▶ **VOTRE OBJECTIF**:
Répondez à ces questions sur l'extrait consacré à la traduction littéraire :
1. En quelle année l'Association des traducteurs littéraires a-t-elle été créée ?
2. De quoi le nom du traducteur est-il souvent une sorte de garantie ?
3. Dans quel cas les langues de grande diffusion servent-elles d'intermédiaire ?

C’est surtout l’Association des traducteurs littéraires qui, depuis sa création en 1954, se penche sur les problèmes relatifs au traitement des textes traduits. Au fil du temps, les critères concernant le respect du texte traduit sont devenus plus rigoureux. La mention du nom de l’auteur de la traduction est devenue indispensable et les manquements à cette règle sont très rares. Dans bien des cas, le nom du traducteur est une sorte de garantie de la qualité de la traduction. 

La nécessité de traduire à partir de la langue originale est aussi un sujet traité lors des rencontres des traducteurs littéraires organisée par cette association. On y souligne d’autant plus cette nécessité que les langues de grande diffusion (l’anglais, l’allemand, le russe, le français, l’espagnol) sont enseignées dans le système scolaire macédonien. Ces langues ne servent d’intermédiaire que dans le cas où l’œuvre est écrite dans une langue de très petite diffusion (par exemple les langues africaines).

▶ **EXTRAITS DES DONNÉES**:
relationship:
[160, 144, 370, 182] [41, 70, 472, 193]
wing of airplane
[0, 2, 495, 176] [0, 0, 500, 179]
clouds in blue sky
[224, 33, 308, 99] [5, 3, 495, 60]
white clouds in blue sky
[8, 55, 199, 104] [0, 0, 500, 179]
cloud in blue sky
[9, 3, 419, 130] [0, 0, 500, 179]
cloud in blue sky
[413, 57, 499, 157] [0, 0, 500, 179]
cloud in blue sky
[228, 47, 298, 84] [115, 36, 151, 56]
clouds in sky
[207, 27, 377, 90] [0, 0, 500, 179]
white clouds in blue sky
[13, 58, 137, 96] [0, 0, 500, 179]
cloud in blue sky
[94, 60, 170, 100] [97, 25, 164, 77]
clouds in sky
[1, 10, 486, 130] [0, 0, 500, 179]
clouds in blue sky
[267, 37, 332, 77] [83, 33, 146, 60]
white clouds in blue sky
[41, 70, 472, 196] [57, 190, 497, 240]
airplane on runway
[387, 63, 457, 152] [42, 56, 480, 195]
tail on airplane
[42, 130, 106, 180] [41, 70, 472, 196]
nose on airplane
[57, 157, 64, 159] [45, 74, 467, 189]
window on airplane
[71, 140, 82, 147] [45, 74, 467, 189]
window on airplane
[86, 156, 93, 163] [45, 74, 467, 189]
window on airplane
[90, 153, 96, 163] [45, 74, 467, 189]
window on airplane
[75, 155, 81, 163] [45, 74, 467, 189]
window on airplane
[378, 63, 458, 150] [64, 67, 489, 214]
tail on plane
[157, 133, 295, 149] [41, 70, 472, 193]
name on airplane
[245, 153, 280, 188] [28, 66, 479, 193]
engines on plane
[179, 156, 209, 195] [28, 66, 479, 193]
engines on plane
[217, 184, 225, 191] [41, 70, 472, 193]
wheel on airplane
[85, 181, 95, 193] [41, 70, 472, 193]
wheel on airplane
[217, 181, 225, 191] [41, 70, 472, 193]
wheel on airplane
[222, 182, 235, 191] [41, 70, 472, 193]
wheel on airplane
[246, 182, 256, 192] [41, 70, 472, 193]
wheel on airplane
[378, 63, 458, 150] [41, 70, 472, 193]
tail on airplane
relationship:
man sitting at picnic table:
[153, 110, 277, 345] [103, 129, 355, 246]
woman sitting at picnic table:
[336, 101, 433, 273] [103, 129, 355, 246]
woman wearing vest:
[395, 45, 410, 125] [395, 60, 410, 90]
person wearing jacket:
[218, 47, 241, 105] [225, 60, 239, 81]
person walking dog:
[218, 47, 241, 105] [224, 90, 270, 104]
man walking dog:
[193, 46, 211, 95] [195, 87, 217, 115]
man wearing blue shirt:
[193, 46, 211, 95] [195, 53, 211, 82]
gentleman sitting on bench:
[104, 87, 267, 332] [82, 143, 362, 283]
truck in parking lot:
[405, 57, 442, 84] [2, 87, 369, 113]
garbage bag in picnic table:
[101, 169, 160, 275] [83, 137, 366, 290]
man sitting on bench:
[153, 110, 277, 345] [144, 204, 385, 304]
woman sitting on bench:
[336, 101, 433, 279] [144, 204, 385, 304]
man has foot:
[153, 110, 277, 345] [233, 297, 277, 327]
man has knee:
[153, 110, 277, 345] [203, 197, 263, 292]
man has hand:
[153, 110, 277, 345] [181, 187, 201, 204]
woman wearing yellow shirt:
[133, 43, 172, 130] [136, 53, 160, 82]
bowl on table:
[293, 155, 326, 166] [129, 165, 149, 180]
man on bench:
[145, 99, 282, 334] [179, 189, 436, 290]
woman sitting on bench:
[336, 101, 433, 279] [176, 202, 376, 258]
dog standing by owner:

▶ **RÉPONSE ATTENDUE**:
1. En 1954.
2. De la qualité de la traduction.
3. Lorsque l'œuvre est écrite dans une langue de très petite diffusion, par exemple les langues africaines.